Ecstatic about this review from Cindy Hochman in First Literary Review East
“Four decades after the Beatles landed in America came another British Invasion; to wit, the arrival of Jane Ormerod on the New York poetry scene in 2004, an event which was no less swoon-and-gasp-worthy. Suffice it to say, we Yankees are mighty glad she crossed the pond.
So, welcome to the Museum of Cattle, indeed. Welcome to a bawdy barnyard of a book that renders Orwell’s Animal Farm as tame as a petting zoo. Wherein our heroine, in the guise of a Cockney cowgirl, throws out enough red meat to raise cholesterol levels, while simultaneously raising the literary bar. Seemingly spawned from the loop-and-surprise prose of John Ashbery, with a bit of Gertrude Stein’s playful rhythm, Jane Ormerod adds her own fierce and urgent glossolalia.
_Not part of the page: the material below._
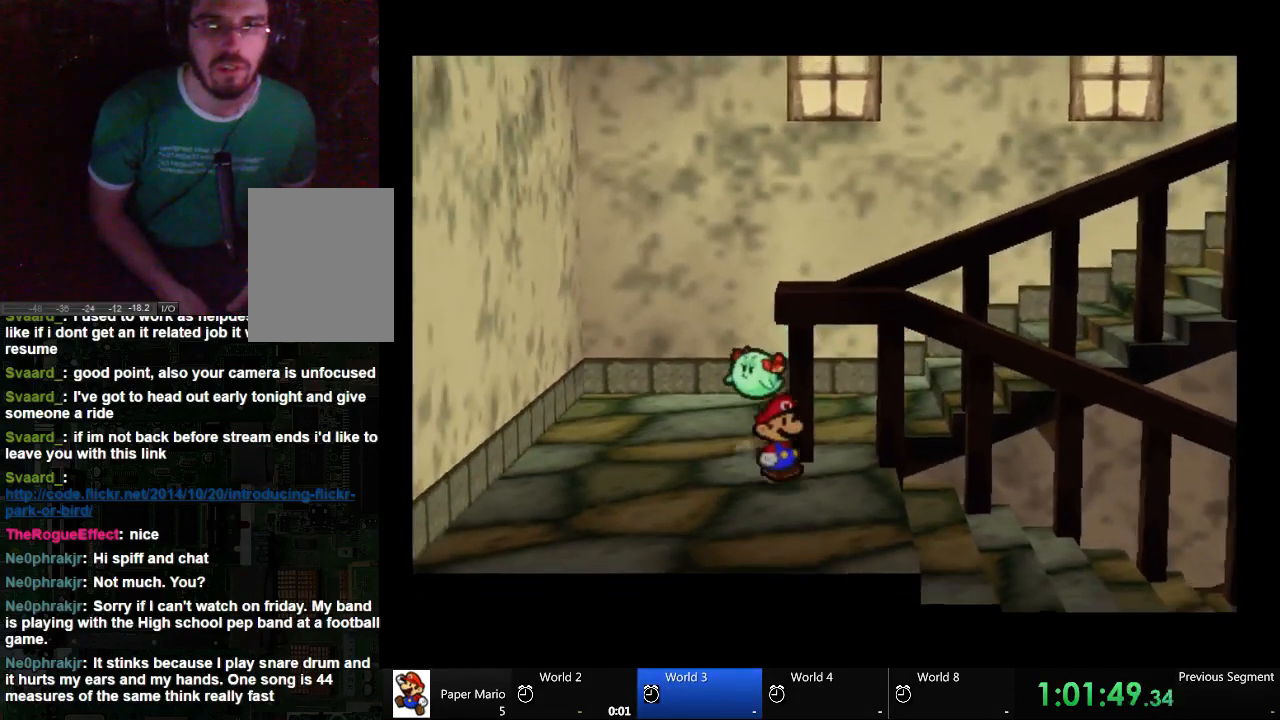
{"buttons": [], "left_stick": "right", "right_stick": "center", "events": [[167, "left_stick", "right"]]}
You will find no swaying grass or gentle heifers lowing here; despite the title, this is poetry drawn from the fist of the city, in all its swagger and grit and grandeur. Naysayers of experimental poetry be damned- Ormerod delightfully assaults our senses with language turned on its ear, and the result is a stunning salvo of sonics. Yet, for all her oblique bent and disparate juxtapositions, Ormerod sets a tone which creates a connective chain of lucid thought and meaning. Methinks that Shakespeare would say there’s a “method to her badness.” He would also, as a fellow Brit, proclaim her simply brill.”